Günde iki ya da daha fazla fincan sade kahve içen kadınların, kahve tüketmeyenlere veya kremalı, şekerli kahve içenlere göre daha iyi insülin duyarlılığına sahip olduğu belirlendi.
Bilim insanları bu olumlu etkinin kahvede doğal olarak bulunan polifenoller, özellikle de klorojenik asit ile ilişkili olabileceğini ifade ediyor. Bu bileşiklerin vücutta iltihapla mücadele ettiği ve kan şekeri kontrolünü desteklediği biliniyor.
İnsülin duyarlılığı, vücudun insülin hormonuna verdiği tepkinin ölçüsüdür. Yüksek insülin duyarlılığı, kan şekerinin dengede tutulmasını kolaylaştırırken, düşük duyarlılık yani insülin direnci, tip 2 diyabet gibi ciddi sağlık sorunlarına yol açabilir.
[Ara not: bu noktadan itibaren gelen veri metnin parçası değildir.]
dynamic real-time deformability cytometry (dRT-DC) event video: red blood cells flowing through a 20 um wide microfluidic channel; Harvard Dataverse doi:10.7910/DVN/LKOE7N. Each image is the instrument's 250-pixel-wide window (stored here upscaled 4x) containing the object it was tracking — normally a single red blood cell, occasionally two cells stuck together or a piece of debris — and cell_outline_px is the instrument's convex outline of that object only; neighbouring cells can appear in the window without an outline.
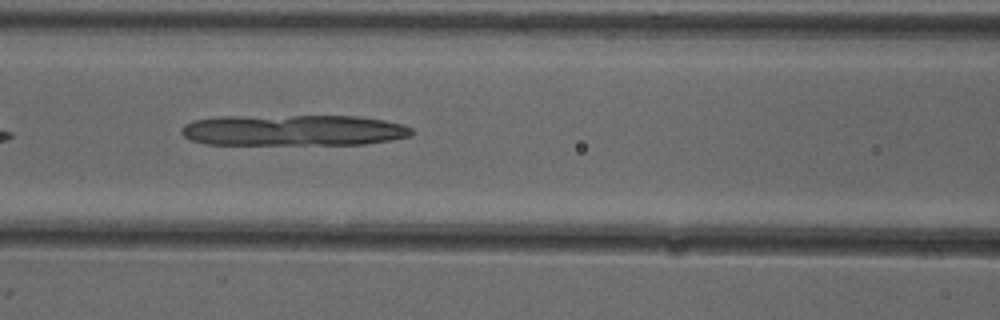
{"species": "common noctule bat (a hibernating species)", "species_latin": "Nyctalus noctula", "temperature_condition": "cold", "stored_images_in_passage": 8, "camera_frame_rate_fps": 3000, "um_per_image_px": 0.085, "animal": {"sex": "female"}, "frame": {"image": 1, "passage_image": 7, "time_ms": 2.0, "image_size_px": [1000, 320], "cell_outline_px": [[412, 136], [392, 140], [364, 144], [204, 144], [192, 140], [184, 136], [180, 132], [180, 128], [184, 124], [192, 120], [216, 116], [356, 116], [384, 120], [404, 124], [412, 128]], "centroid_in_image_um": [24.92, 11.06], "position_along_channel_um": 141.7, "area_um2": 42.02}}
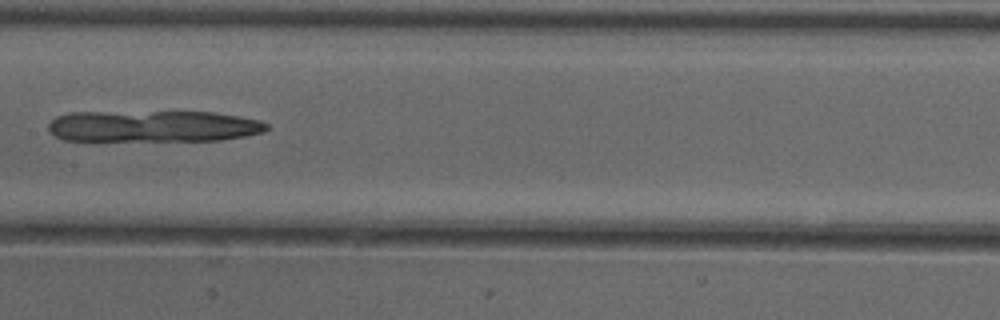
{"frame": {"image": 2, "passage_image": 8, "time_ms": 2.333, "image_size_px": [1000, 320], "cell_outline_px": [[272, 128], [264, 132], [244, 136], [220, 140], [64, 140], [48, 132], [48, 124], [56, 116], [72, 112], [212, 112], [260, 120], [268, 124]], "centroid_in_image_um": [13.03, 10.72], "position_along_channel_um": 194.4, "area_um2": 40.0}}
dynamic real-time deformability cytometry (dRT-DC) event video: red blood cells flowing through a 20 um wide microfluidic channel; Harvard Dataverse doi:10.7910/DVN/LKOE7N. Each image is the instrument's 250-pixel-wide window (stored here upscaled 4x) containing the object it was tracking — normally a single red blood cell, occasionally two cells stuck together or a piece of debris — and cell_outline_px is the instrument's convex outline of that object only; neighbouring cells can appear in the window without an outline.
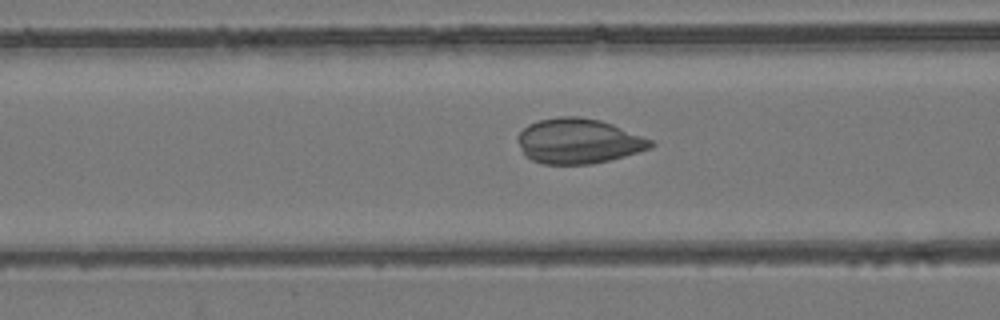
{"species": "common noctule bat (a hibernating species)", "species_latin": "Nyctalus noctula", "temperature_condition": "room temperature", "stored_images_in_passage": 54, "camera_frame_rate_fps": 3000, "um_per_image_px": 0.085, "animal": {"sex": "female", "body_mass_g": 24.6, "forearm_length_mm": 56.2}, "frame": {"image": 1, "passage_image": 22, "time_ms": 7.0, "image_size_px": [1000, 320], "cell_outline_px": [[656, 144], [652, 148], [624, 156], [592, 164], [544, 164], [532, 160], [524, 156], [516, 140], [516, 136], [528, 124], [540, 120], [560, 116], [580, 116], [600, 120], [612, 124], [652, 140]], "centroid_in_image_um": [49.14, 11.99], "position_along_channel_um": 117.5, "area_um2": 35.03}}
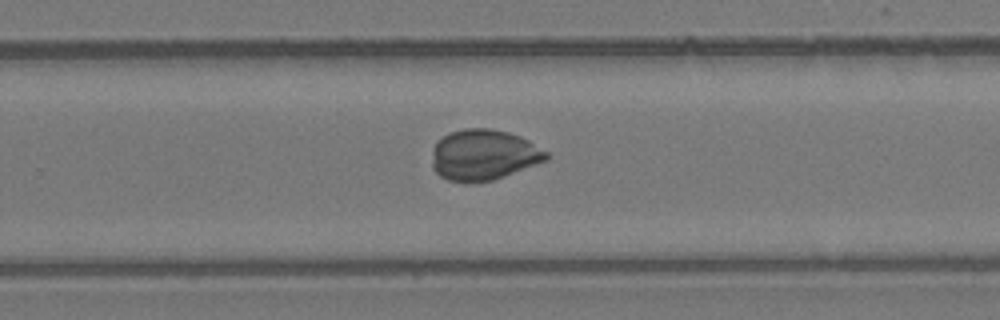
{"frame": {"image": 2, "passage_image": 35, "time_ms": 11.333, "image_size_px": [1000, 320], "cell_outline_px": [[548, 160], [504, 176], [492, 180], [476, 184], [464, 184], [448, 180], [440, 176], [432, 168], [432, 148], [436, 140], [448, 132], [464, 128], [492, 128], [508, 132], [520, 136], [528, 140], [548, 152]], "centroid_in_image_um": [41.06, 13.17], "position_along_channel_um": 288.7, "area_um2": 34.51}}
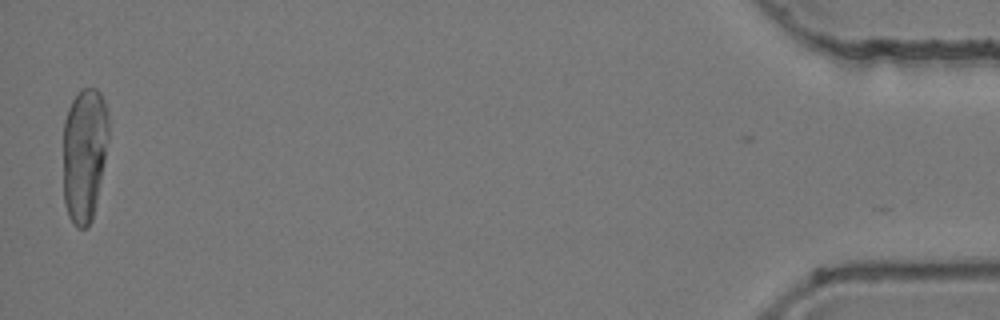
{"frame": {"image": 3, "passage_image": 53, "time_ms": 17.333, "image_size_px": [1000, 320], "cell_outline_px": [[108, 136], [104, 160], [92, 220], [88, 228], [76, 228], [72, 224], [68, 216], [64, 204], [64, 120], [68, 108], [76, 92], [84, 88], [96, 88], [100, 92], [104, 100], [108, 112]], "centroid_in_image_um": [7.15, 13.1], "position_along_channel_um": 428.0, "area_um2": 35.6}}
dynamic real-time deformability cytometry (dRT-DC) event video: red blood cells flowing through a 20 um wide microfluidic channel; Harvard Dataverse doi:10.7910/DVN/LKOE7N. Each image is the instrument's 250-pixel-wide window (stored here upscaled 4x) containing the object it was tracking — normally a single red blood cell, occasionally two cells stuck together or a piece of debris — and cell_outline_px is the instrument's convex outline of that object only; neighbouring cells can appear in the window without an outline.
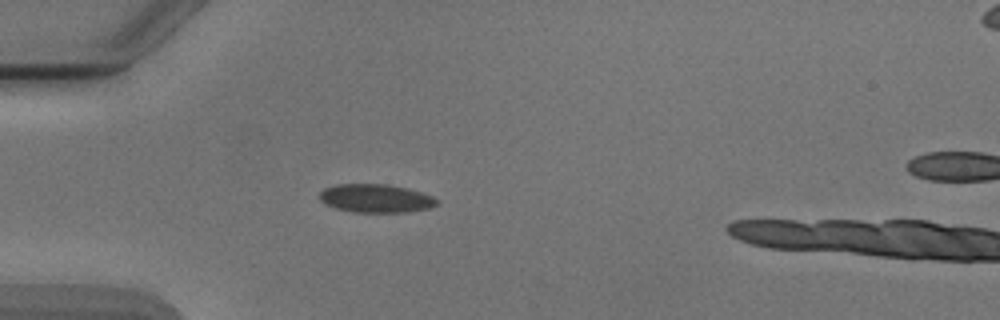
{"species": "Egyptian fruit bat (a non-hibernating species)", "species_latin": "Rousettus aegyptiacus", "temperature_condition": "cold", "stored_images_in_passage": 2, "camera_frame_rate_fps": 3000, "um_per_image_px": 0.085, "animal": {"sex": "male"}, "frame": {"image": 1, "passage_image": 1, "time_ms": 0.0, "image_size_px": [1000, 320], "cell_outline_px": [[440, 200], [436, 204], [428, 208], [408, 212], [352, 212], [336, 208], [324, 204], [320, 200], [320, 192], [324, 188], [336, 184], [384, 184], [408, 188], [432, 196]], "centroid_in_image_um": [31.92, 16.86], "position_along_channel_um": 53.1, "area_um2": 19.42}}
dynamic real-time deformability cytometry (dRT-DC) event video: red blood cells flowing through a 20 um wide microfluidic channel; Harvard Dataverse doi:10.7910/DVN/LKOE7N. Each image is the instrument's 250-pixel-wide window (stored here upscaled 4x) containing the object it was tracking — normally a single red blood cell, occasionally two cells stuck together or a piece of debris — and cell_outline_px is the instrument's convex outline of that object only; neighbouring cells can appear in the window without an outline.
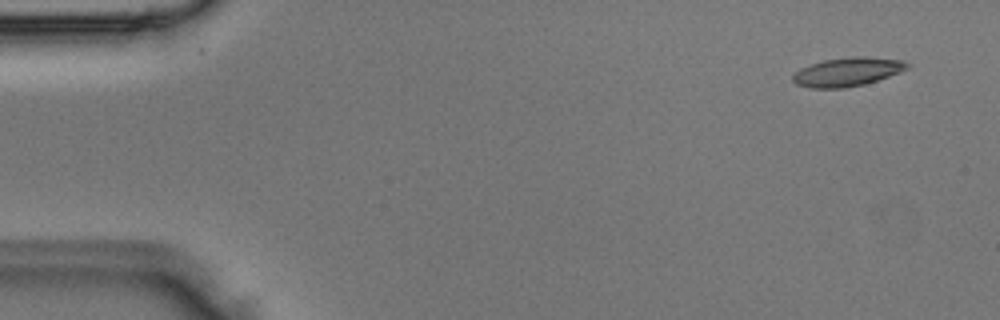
{"species": "Egyptian fruit bat (a non-hibernating species)", "species_latin": "Rousettus aegyptiacus", "temperature_condition": "room temperature", "stored_images_in_passage": 4, "camera_frame_rate_fps": 3000, "um_per_image_px": 0.085, "animal": {"sex": "male"}, "frame": {"image": 1, "passage_image": 1, "time_ms": 0.0, "image_size_px": [1000, 320], "cell_outline_px": [[912, 64], [908, 68], [900, 72], [864, 84], [844, 88], [808, 88], [796, 84], [792, 80], [792, 76], [800, 68], [824, 60], [852, 56], [864, 56], [904, 60]], "centroid_in_image_um": [72.04, 6.1], "position_along_channel_um": 13.0, "area_um2": 19.19}}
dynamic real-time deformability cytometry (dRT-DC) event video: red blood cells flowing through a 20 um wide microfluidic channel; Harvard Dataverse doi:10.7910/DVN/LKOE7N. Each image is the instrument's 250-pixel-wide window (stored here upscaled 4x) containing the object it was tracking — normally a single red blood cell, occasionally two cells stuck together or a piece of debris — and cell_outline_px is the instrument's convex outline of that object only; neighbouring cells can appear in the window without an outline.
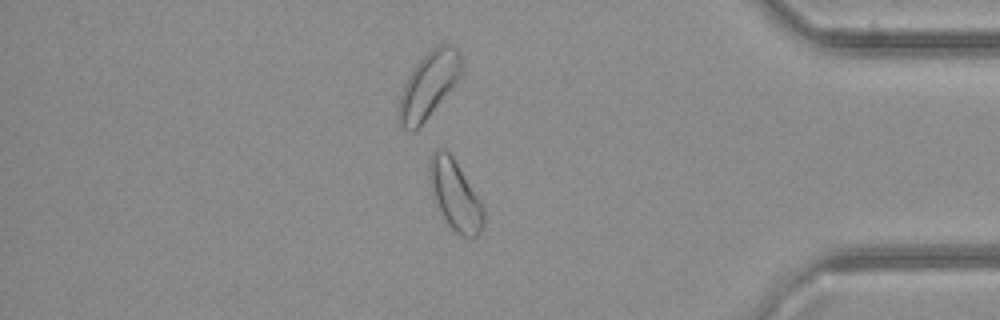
{"species": "common noctule bat (a hibernating species)", "species_latin": "Nyctalus noctula", "temperature_condition": "cold", "stored_images_in_passage": 34, "camera_frame_rate_fps": 3000, "um_per_image_px": 0.085, "animal": {"sex": "female", "body_mass_g": 21.9}, "frame": {"image": 1, "passage_image": 29, "time_ms": 9.333, "image_size_px": [1000, 320], "cell_outline_px": [[484, 220], [480, 232], [472, 240], [460, 236], [448, 224], [440, 212], [432, 196], [428, 176], [428, 160], [432, 152], [436, 148], [444, 148], [452, 156], [484, 204]], "centroid_in_image_um": [38.67, 16.57], "position_along_channel_um": 396.5, "area_um2": 22.72}}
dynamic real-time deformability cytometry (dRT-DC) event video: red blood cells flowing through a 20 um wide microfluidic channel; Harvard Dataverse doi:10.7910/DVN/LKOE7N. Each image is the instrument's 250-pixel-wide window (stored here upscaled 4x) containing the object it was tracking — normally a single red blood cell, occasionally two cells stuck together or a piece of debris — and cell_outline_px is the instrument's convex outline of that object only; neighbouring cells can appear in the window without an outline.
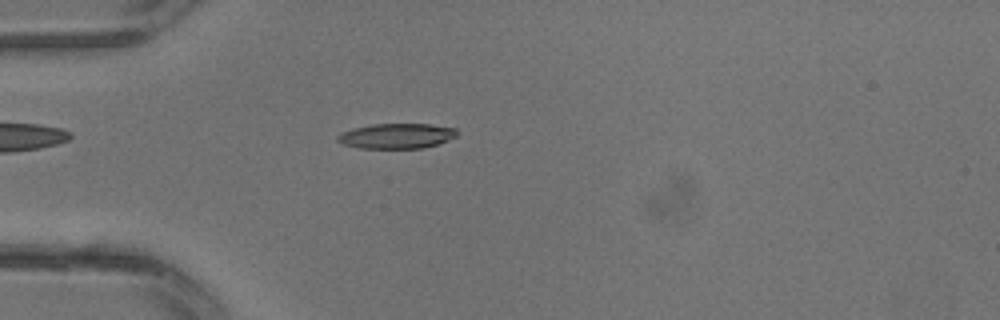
{"species": "common noctule bat (a hibernating species)", "species_latin": "Nyctalus noctula", "temperature_condition": "warm", "stored_images_in_passage": 31, "camera_frame_rate_fps": 3000, "um_per_image_px": 0.085, "animal": {"sex": "male", "body_mass_g": 13.3}, "frame": {"image": 1, "passage_image": 9, "time_ms": 2.667, "image_size_px": [1000, 320], "cell_outline_px": [[460, 132], [456, 136], [448, 140], [424, 148], [356, 148], [344, 144], [336, 140], [336, 136], [340, 132], [352, 128], [372, 124], [428, 124], [456, 128]], "centroid_in_image_um": [33.69, 11.55], "position_along_channel_um": 51.3, "area_um2": 17.63}}
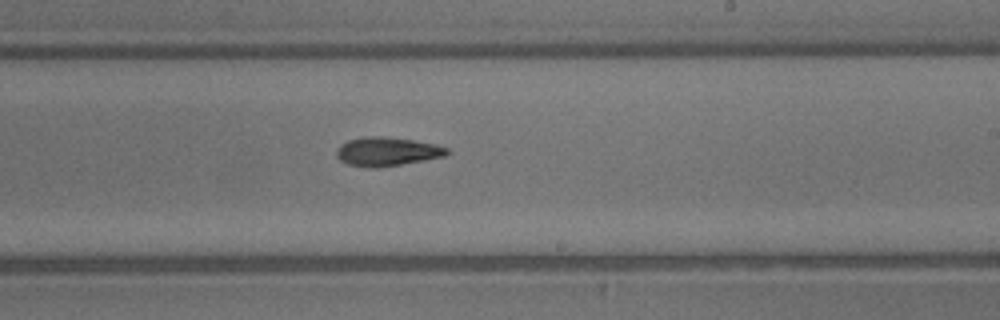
{"frame": {"image": 2, "passage_image": 19, "time_ms": 6.0, "image_size_px": [1000, 320], "cell_outline_px": [[448, 152], [444, 156], [424, 160], [376, 168], [368, 168], [348, 164], [340, 160], [336, 156], [336, 152], [340, 144], [348, 140], [364, 136], [380, 136], [412, 140], [436, 144], [448, 148]], "centroid_in_image_um": [32.86, 12.88], "position_along_channel_um": 256.1, "area_um2": 18.44}}
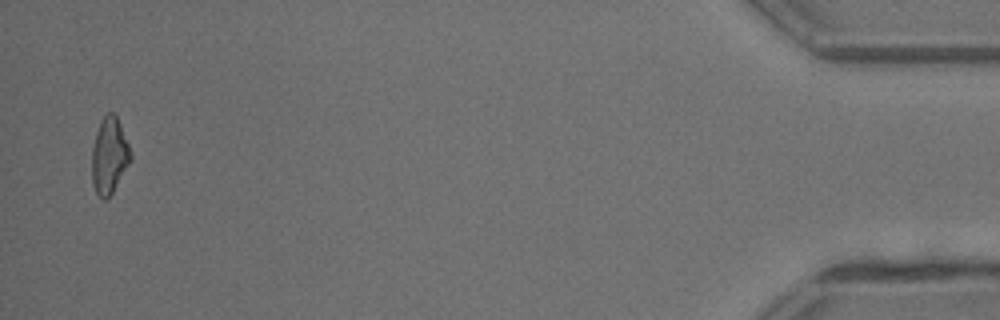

Araştırmacılar, kahvenin bu faydalı etkilerinden yararlanmak isteyen bireyleri sade tüketim konusunda uyarıyor. Kremalı, şuruplu veya yüksek şekerli kahveler, bu olumlu etkiyi büyük ölçüde azaltabiliyor. Ayrıca fazla kafein tüketimi; uyku bozuklukları, sinirlilik ve kalp çarpıntısı gibi yan etkilerle de ilişkilendiriliyor.
Gününüzü başlatan o sabah kahvesi, yalnızca uyanmanıza yardımcı olmakla kalmıyor, aynı zamanda ölçülü ve katkısız tüketildiğinde metabolik sağlığınızı da destekliyor. Bu bulgular, sade kahve tüketiminin kadın sağlığı açısından ne kadar değerli bir alışkanlık olabileceğini bir kez daha gözler önüne seriyor.